Die KI-Branche steckt in einer paradoxen Krise: Die Technologie, die das Wissen der Welt digitalisieren sollte, hat das Internet mit so viel minderwertigem KI-generiertem Text („AI Slop“) geflutet, dass die Modelle nun Gefahr laufen, an ihren eigenen oder fremden KI-Outputs zu degenerieren – das Phänomen des „Model Collapse“. Die Lösung? Zurück zum analogen Ursprung: Tech-Konzerne kaufen massenhaft gedruckte Bücher auf, die vor 2022 veröffentlicht wurden, um saubere, rein menschlich verfasste Trainingsdaten zu erhalten.

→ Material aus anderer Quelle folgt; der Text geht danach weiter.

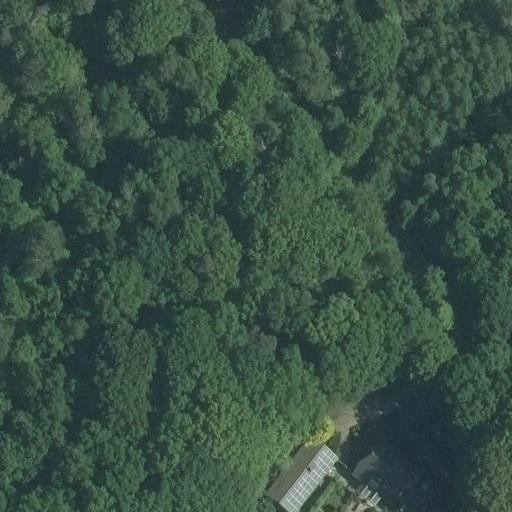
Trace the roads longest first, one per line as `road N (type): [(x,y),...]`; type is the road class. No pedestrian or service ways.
road 1 (tertiary): [(511,373),(200,0)]
road 2 (track): [(207,7),(121,79),(0,154)]
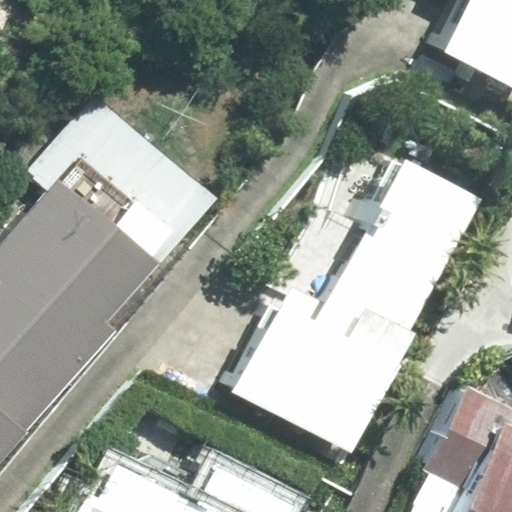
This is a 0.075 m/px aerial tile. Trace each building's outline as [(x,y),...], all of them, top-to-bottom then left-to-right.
[(511,99),(511,98),(511,0),(423,0),(401,47),(511,99)] [(325,456),(454,195),(332,136),(204,397),(325,456)] [(0,428),(143,268),(27,167),(0,197),(0,428)] [(511,511),(511,435),(507,433),(511,423),(511,420),(452,390),(391,507),(399,511),(511,511)] [(40,511),(293,511),(303,496),(200,433),(150,511),(115,511),(62,478),(40,511)]
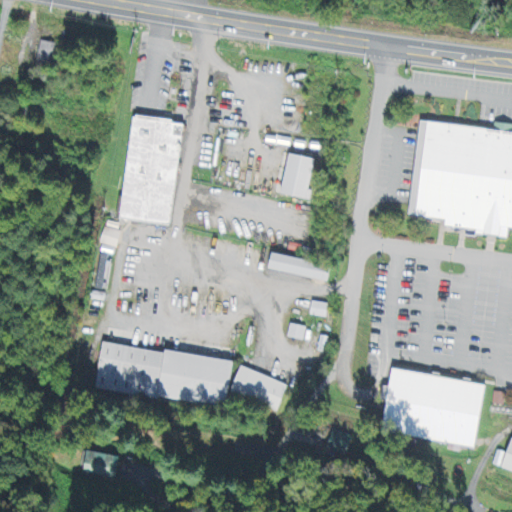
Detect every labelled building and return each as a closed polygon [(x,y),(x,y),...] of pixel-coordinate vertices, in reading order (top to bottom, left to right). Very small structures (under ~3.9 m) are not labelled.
[(36,63),(51,65),(53,46),(38,44),(36,63)] [(115,222),(167,228),(178,124),(126,119),(115,222)] [(511,137),(510,137),(511,128),(492,126),(491,132),(416,125),(409,204),(405,204),(404,219),(440,222),(440,230),(472,233),(471,238),(503,241),(504,232),(511,232),(511,137)] [(277,198),(303,201),(308,161),(283,157),(277,198)] [(99,245),(115,250),(120,233),(104,229),(99,245)] [(95,291),(107,292),(109,257),(97,256),(95,291)] [(327,286),(330,270),(267,256),(263,272),(327,286)] [(307,318),(324,319),(325,306),(309,304),(307,318)] [(232,363),(102,346),(96,392),(226,409),(232,363)] [(287,388),(241,369),(231,393),(277,412),(287,388)] [(484,386),(392,372),(390,390),(384,389),(382,403),(387,403),(382,435),(474,449),(484,386)] [(116,458),(85,455),(83,475),(114,479),(116,458)]
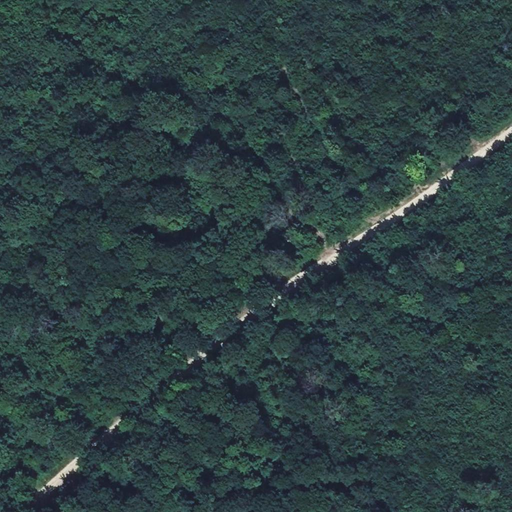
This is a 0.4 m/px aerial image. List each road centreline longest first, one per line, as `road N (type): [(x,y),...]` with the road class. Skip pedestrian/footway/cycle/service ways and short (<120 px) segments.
road 1 (track): [(511,129),(254,312),(23,511)]
road 2 (track): [(254,312),(354,511)]
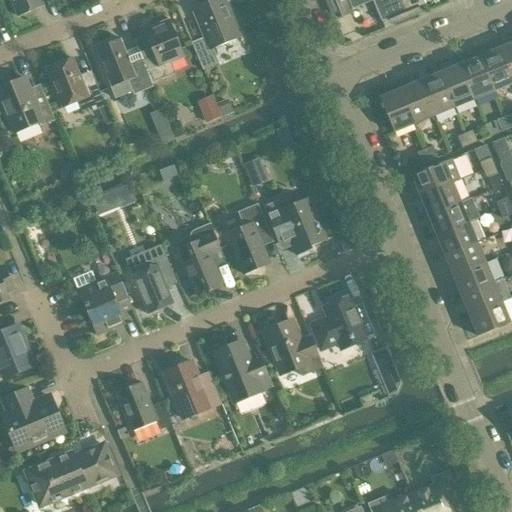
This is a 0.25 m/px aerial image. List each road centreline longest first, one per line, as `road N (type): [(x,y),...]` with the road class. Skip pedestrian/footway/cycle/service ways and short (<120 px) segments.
road 1 (residential): [(399,247),(84,375)]
road 2 (residential): [(399,247),(508,511)]
road 3 (residential): [(511,3),(329,73)]
road 4 (residential): [(329,73),(399,247)]
road 5 (residential): [(0,52),(132,0)]
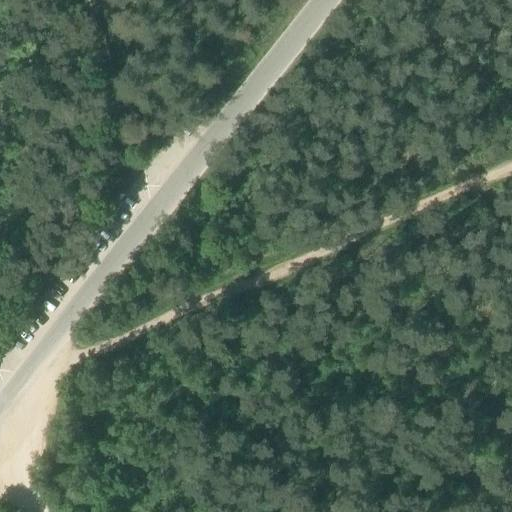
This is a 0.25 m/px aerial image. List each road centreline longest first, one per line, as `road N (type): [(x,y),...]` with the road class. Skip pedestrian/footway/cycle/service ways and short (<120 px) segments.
road 1 (track): [(511,170),(11,387)]
road 2 (unclassified): [(0,399),(328,0)]
road 3 (unknown): [(88,0),(146,223)]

Millionen-Bestellungen unter Anonymität

Die Buchdatenbank ISBNdb vermittelt Großbestellungen von 1.000 bis zu einer Million Büchern pro Auftrag an KI-Labore. Dabei sichern die Käufer sich vertraglich strikte Anonymität zu – aus gutem Grund. Denn die Bücher müssen für den Scanprozess oft physisch zerstört werden. ISBNdb warnt intern vor einem massiven Imageproblem („Optics Problem“), falls diese Praxis an die Öffentlichkeit gelangt. Schon jetzt berichten Buchhändler seit April 2026 von einem historisch beispiellosen Anstieg der Verkaufszahlen alter, sonst schwer verkäuflicher Bücher an anonyme Großabnehmer.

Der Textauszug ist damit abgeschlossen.